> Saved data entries
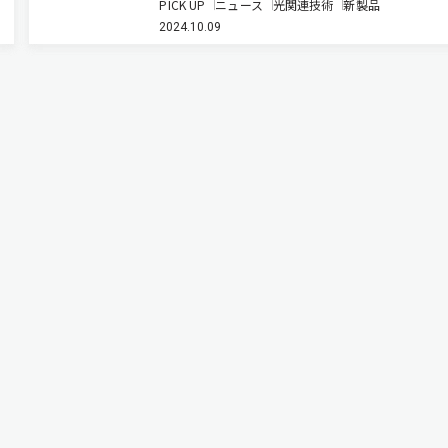
PICK UP
ニュース
光関連技術
新製品
スの開発に世界で初めて成功した（ニュースリリ
2024.10.09
ス）。 このデバイスの最大の特長は，従来の可
ーザーの色制御と比較…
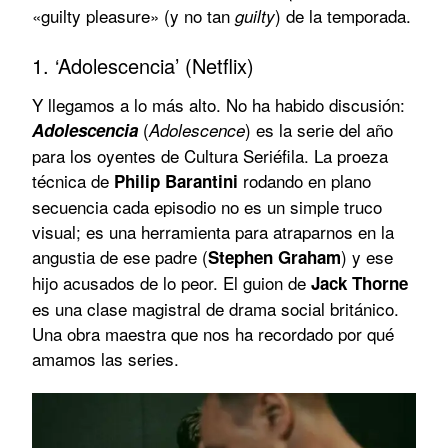
«guilty pleasure» (y no tan
) de la temporada.
guilty
1. ‘Adolescencia’ (Netflix)
Y llegamos a lo más alto. No ha habido discusión:
(
) es la serie del año
Adolescencia
Adolescence
para los oyentes de Cultura Seriéfila. La proeza
técnica de
rodando en plano
Philip Barantini
secuencia cada episodio no es un simple truco
visual; es una herramienta para atraparnos en la
angustia de ese padre (
) y ese
Stephen Graham
hijo acusados de lo peor. El guion de
Jack Thorne
es una clase magistral de drama social británico.
Una obra maestra que nos ha recordado por qué
amamos las series.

> What you will do
Would you set down the entries exactly as given, minus their pictures?

> Task solution
PICK UP
ニュース
光関連技術
新製品
スの開発に世界で初めて成功した（ニュースリリ
2024.10.09
ス）。 このデバイスの最大の特長は，従来の可
ーザーの色制御と比較…
«guilty pleasure» (y no tan
) de la temporada.
guilty
1. ‘Adolescencia’ (Netflix)
Y llegamos a lo más alto. No ha habido discusión:
(
) es la serie del año
Adolescencia
Adolescence
para los oyentes de Cultura Seriéfila. La proeza
técnica de
rodando en plano
Philip Barantini
secuencia cada episodio no es un simple truco
visual; es una herramienta para atraparnos en la
angustia de ese padre (
) y ese
Stephen Graham
hijo acusados de lo peor. El guion de
Jack Thorne
es una clase magistral de drama social británico.
Una obra maestra que nos ha recordado por qué
amamos las series.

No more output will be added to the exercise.